Another nod to those classic ’80s synths is Cross Mod. This offers exponential FM where DDS2 modulates DDS1. This is real FM, as opposed to Yamaha’s DX‑style FM (which is actually phase modulation), and that means that the pitch of DDS1 will move as more FM is applied, which can be annoying. At the moment, there is no preset‑level tuning that can be used to counter this tuning drift, so it’s difficult to use cross mod to alter the timbre of a melodic sound without the whole patch ending up out of tune. The folks at UDO acknowledge this and are considering solutions, so fingers crossed this might be solved in a future firmware update. Nonetheless, Cross Mod is a fantastic source of harsher, clangourous, metallic and inharmonic sounds, plus it can be modulated via the modulation matrix.

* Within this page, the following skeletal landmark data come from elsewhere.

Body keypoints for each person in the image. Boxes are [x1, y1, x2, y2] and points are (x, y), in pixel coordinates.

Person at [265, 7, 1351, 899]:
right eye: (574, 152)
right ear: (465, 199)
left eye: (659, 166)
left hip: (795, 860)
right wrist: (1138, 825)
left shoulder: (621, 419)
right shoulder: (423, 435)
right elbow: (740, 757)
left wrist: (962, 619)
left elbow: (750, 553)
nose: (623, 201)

The mixer section is quite straightforward. A single knob, by default, adjusts the mix between the two oscillators. It can be switched into a couple of other modes. First is a crossfade mode, which crossfades the two oscillators over a two octave range — DDS1 will play on the left side of the keyboard, and DDS2 on the right, with the crossfade midpoint being moved by the Mix knob. The third Mixer mode is Sync, which forces DDS2 to hard‑sync to DDS1. Sync sounds great, and I found some beautifully monstrous sounds by combining Sync, Unison and Cross Mod together.

Filters & Envelopes

The filter is an analogue, four‑pole 24dB‑per‑octave, low‑pass filter from SSI (Sound Semiconductor). These filter chips are new versions of the SSM2044 chip, designed by Dave Rossum and used in classics like the PPG Wave 2.3, Korg Polysix and Emu SP1200. It is an excellent‑sounding filter with a sharp but stable resonance. It does lose quite a lot of bottom end when pushing the resonance up, but you can use the Filter drive to combat this. The Drive has three settings which overdrive the signal going into the filter by varying degrees. My favourite was the middle position, which mitigated any bass loss due to resonance without losing too much of the resonance character.

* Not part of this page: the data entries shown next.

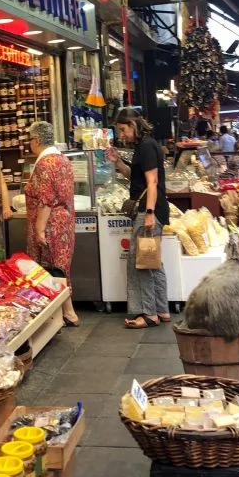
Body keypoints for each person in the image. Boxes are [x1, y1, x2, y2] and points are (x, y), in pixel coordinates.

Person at [106, 108, 169, 329]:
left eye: (123, 129)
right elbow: (137, 177)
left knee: (139, 263)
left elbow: (152, 183)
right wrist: (118, 162)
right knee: (152, 261)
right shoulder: (144, 147)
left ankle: (147, 313)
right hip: (151, 209)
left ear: (133, 124)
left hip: (148, 210)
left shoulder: (146, 146)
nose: (121, 135)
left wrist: (149, 213)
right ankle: (161, 309)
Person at [24, 121, 78, 325]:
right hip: (65, 222)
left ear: (37, 141)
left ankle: (66, 312)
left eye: (30, 140)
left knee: (49, 269)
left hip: (50, 224)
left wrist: (39, 231)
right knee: (61, 266)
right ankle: (65, 311)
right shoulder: (62, 159)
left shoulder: (45, 164)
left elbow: (46, 201)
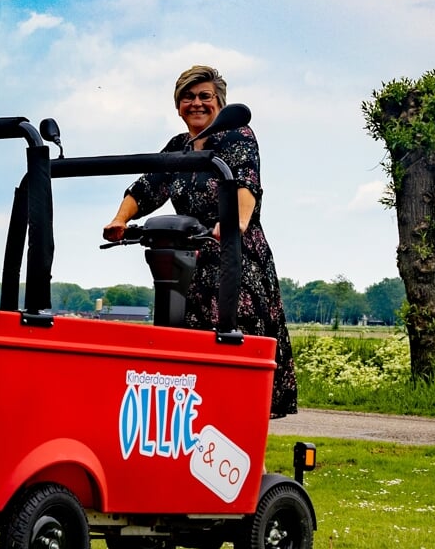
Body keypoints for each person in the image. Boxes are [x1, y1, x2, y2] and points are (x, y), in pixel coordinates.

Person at [102, 64, 297, 417]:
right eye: (188, 97)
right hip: (189, 265)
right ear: (178, 105)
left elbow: (245, 181)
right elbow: (149, 184)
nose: (197, 103)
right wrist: (120, 219)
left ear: (219, 102)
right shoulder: (181, 146)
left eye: (205, 96)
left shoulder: (237, 136)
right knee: (188, 367)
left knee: (232, 359)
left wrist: (234, 222)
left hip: (233, 261)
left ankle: (249, 458)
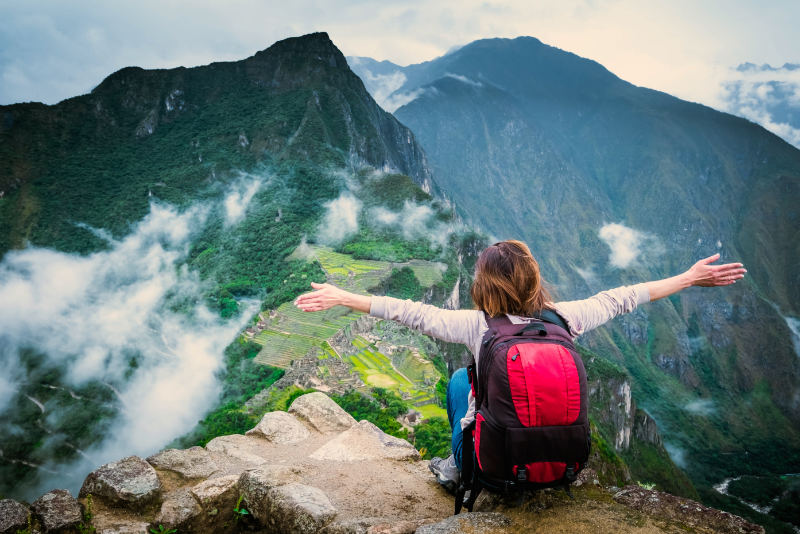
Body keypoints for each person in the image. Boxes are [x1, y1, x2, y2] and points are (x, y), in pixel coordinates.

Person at [294, 240, 746, 492]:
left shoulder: (476, 327)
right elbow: (624, 297)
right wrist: (689, 278)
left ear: (482, 287)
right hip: (564, 466)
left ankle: (457, 469)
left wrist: (344, 297)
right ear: (534, 281)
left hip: (494, 470)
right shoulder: (566, 318)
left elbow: (408, 311)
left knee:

There is also a high‑pass filter. It has just one control on the front panel, which switches between off, fixed (at 500Hz) or tracking. When tracking, the high‑pass will track the low‑pass cutoff frequency, effectively turning the low‑pass into a fixed bandwidth band‑pass filter. The 500Hz fixed option is useful for removing muddy low end on patches where it’s less desirable.

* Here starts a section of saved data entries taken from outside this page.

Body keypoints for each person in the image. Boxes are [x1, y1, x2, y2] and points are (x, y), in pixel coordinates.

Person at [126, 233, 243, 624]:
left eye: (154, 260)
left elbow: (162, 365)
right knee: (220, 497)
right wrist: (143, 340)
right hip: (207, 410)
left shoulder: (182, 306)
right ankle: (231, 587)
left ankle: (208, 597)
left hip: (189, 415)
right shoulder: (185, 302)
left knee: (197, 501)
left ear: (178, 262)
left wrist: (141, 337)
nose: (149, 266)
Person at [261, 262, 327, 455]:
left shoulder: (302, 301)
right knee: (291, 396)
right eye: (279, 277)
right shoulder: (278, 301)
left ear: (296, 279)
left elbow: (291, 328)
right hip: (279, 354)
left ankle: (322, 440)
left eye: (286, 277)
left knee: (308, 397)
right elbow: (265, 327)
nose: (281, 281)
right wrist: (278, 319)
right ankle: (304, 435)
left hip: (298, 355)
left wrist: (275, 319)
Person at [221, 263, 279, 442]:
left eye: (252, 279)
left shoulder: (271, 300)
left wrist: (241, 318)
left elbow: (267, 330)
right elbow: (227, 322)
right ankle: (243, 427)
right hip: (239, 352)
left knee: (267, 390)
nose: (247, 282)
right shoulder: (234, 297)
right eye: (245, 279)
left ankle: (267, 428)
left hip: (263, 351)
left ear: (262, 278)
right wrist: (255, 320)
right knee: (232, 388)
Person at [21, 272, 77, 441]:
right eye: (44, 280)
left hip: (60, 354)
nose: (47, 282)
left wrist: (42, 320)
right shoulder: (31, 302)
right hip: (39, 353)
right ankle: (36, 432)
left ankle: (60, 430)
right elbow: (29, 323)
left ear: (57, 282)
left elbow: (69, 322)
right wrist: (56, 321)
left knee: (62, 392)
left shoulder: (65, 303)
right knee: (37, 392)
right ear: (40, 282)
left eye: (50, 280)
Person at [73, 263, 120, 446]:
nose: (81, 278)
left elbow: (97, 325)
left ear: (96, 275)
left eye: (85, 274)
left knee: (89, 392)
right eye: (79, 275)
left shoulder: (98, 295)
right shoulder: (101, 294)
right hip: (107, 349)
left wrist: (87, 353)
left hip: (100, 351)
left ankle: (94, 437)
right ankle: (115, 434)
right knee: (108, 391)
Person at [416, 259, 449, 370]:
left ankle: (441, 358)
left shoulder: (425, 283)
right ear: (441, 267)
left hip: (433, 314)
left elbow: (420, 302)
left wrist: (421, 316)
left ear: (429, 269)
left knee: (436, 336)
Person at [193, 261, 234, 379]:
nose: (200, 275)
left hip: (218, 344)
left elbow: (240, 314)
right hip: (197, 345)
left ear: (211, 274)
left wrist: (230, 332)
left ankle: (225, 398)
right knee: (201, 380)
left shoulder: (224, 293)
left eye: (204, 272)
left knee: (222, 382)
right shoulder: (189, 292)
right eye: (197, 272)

A few more front panel controls round off the filter section, with dedicated switches for key‑tracking (off, half and on) and modulation sliders for envelope, LFO1 and DDS2. The audio‑rate modulation of filter frequency from Oscillator 2, I must say, sounds fantastic.

The Filter section flows into the VCA section. There is an envelope level slider, which can be used to overdrive the VCA at its higher position. For amp level, there are options to use either Envelope 2 (the default amp envelope), or a simple gate, or a third option which I like a lot, a gate with release time of around 2 seconds. The latter two settings are useful for freeing up Envelope 2 for other uses. There’s also a switch for enabling velocity sensitivity (off, half or full) and a dedicated slider for LFO modulation of amplitude.